(Saved entries)
"""
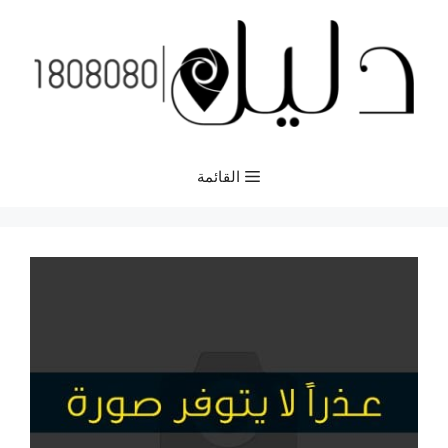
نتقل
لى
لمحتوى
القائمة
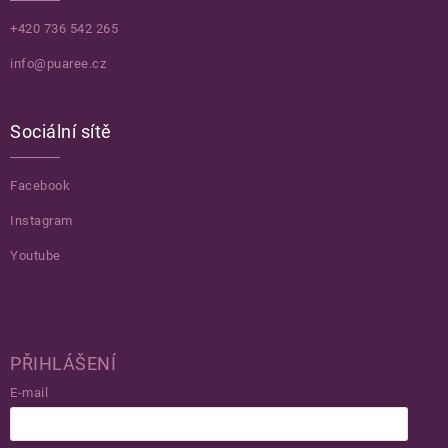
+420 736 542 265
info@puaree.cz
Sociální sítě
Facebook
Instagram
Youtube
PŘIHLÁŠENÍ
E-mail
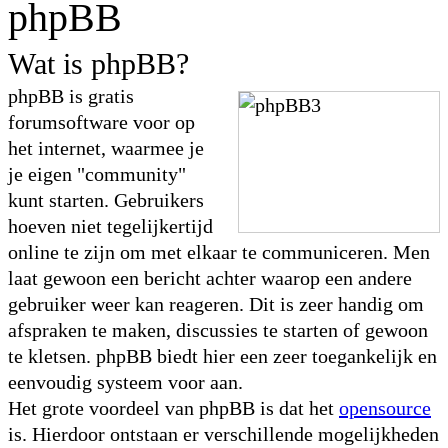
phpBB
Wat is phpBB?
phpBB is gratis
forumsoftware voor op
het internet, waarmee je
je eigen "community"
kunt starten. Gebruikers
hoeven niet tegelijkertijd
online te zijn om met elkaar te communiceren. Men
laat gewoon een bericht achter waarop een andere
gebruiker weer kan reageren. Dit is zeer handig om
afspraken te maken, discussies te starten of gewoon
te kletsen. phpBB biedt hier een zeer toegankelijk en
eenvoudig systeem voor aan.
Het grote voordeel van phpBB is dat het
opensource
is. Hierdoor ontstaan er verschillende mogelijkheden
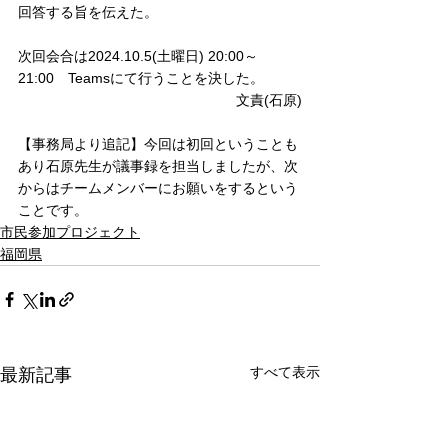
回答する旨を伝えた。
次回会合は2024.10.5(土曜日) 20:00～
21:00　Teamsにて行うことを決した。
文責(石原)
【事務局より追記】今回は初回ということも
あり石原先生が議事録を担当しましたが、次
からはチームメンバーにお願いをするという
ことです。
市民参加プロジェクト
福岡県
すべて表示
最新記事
"""
--- TASK GOAL ---
Reproduce the text of every item above verbatim, leaving out the pictures.

--- RESULT ---
نتقل
لى
لمحتوى
القائمة
+420 736 542 265
info@puaree.cz
Sociální sítě
Facebook
Instagram
Youtube
PŘIHLÁŠENÍ
E-mail
phpBB
Wat is phpBB?
phpBB is gratis
forumsoftware voor op
het internet, waarmee je
je eigen "community"
kunt starten. Gebruikers
hoeven niet tegelijkertijd
online te zijn om met elkaar te communiceren. Men
laat gewoon een bericht achter waarop een andere
gebruiker weer kan reageren. Dit is zeer handig om
afspraken te maken, discussies te starten of gewoon
te kletsen. phpBB biedt hier een zeer toegankelijk en
eenvoudig systeem voor aan.
Het grote voordeel van phpBB is dat het
opensource
is. Hierdoor ontstaan er verschillende mogelijkheden
回答する旨を伝えた。
次回会合は2024.10.5(土曜日) 20:00～
21:00　Teamsにて行うことを決した。
文責(石原)
【事務局より追記】今回は初回ということも
あり石原先生が議事録を担当しましたが、次
からはチームメンバーにお願いをするという
ことです。
市民参加プロジェクト
福岡県
すべて表示
最新記事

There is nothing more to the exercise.